Prized for its sweet, delicate flesh, Dungeness crab is a west coast specialty. It needs little dressing to make a terrific crab salad, allowing the wonderful flavor to shine through. Add tart-sweet ruby red grapefruit segments and you have a healthy, light first course or light meal thats perfect for the season.
Light, Quick Meal
Much to crab-lovers dismay, Dungeness season in the Pacific Northwest was delayed by a month this year. The usually abundant supply for the holidays has been sparse and is just starting to flow now. Today, I finally got my hands on fresh Dungeness crab at Santa Monica Seafood market.

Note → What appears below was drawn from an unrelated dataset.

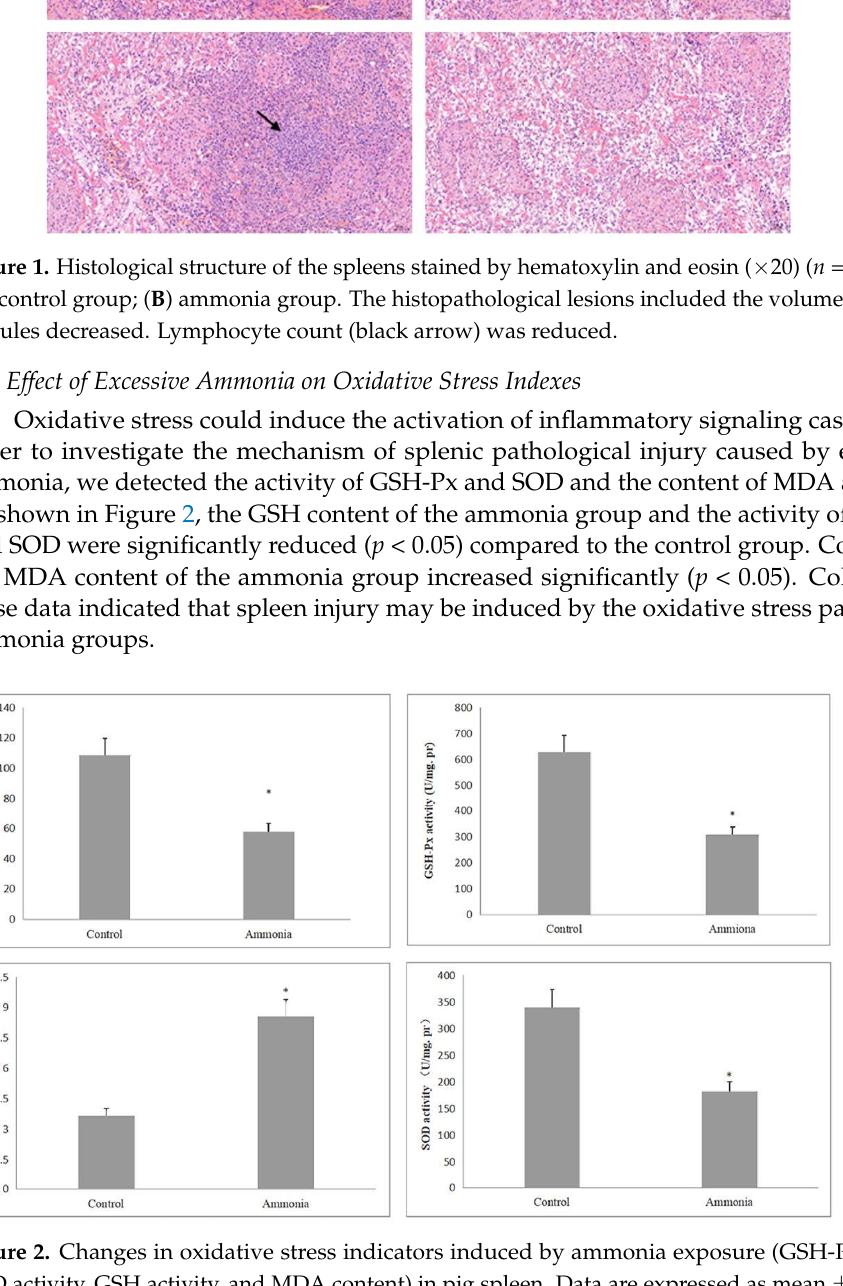
Figure 2. Changes in oxidative stress indicators induced by ammonia exposure (GSH-Px activity, SOD activity, GSH activity, and MDA content) in pig spleen. Data are expressed as mean ± standard deviation. * indicates a significant difference ( p < 0.05).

Wanting a light dinner, I tossed the cooked and shelled Dungeness crab with a little mayonnaise, a little citrus juice, and seasoned with salt and pepper. That’s all. When the crab is this good, you don’t want to over-dress it and mask the sweet fresh flavor. A note on the mayo – I use Vegenaise for it’s light, clean flavor. You can find it in the refrigerated section of better grocers.
How to Segment Grapefruit
Ruby Red grapefruit segments are a nice counterpart to the crab. They add their own tart-sweet flavor and beautiful deep pink color to the plate. The easiest way for most people is to simply cut the grapefruit in half and use a sharp paring knife to cut around each individual segment. Pop the semgents out and remove them fruit, reserve the juice.

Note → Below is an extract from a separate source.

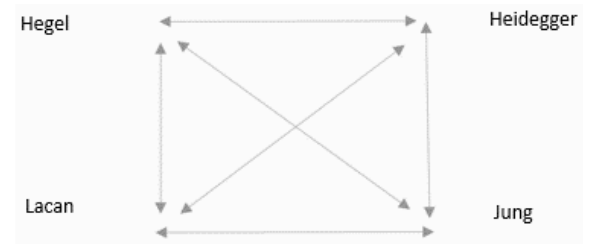
Figure 4. Semiotic Square.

Another way is called “to supreme” where you trim off the top and bottom of the citrus and sit it flat, then cut off all of the skin and white pith. Then with a sharp paring knife, cut each segment out over a bowl to catch the juices. Do what works best for you.
Buying already cooked and shelled crab is a lot easier and less messy than buying whole crabs. You may pay more for someone else doing the messy labor. Some markets will shell cooked crab for you. Ask at the seafood counter. Many markets ship Dungeness crab, like this counter at Pike Place Market in Seattle where we visited this year.
For the salad, you’ll need 4-5 ounces (113-142 grams) of cooked crab per person. If you make a smaller portion, this works as a nice first course. If you want to serve it as a light meal, use a little more crab. Add your greens, grapefruit and maybe a nice whole wheat roll or garlic toast and enjoy.
If you can find Dungeness crab, this salad would be a delight to serve New Year’s Day with a glass of chilled, crisp Champagne or sparkling wine to celebrate the start of a New Year.
The Monterey Bay Aquarium Seafood Watch report on Dungeness Crab lists it as a “best choice” in terms of its sustainability rating.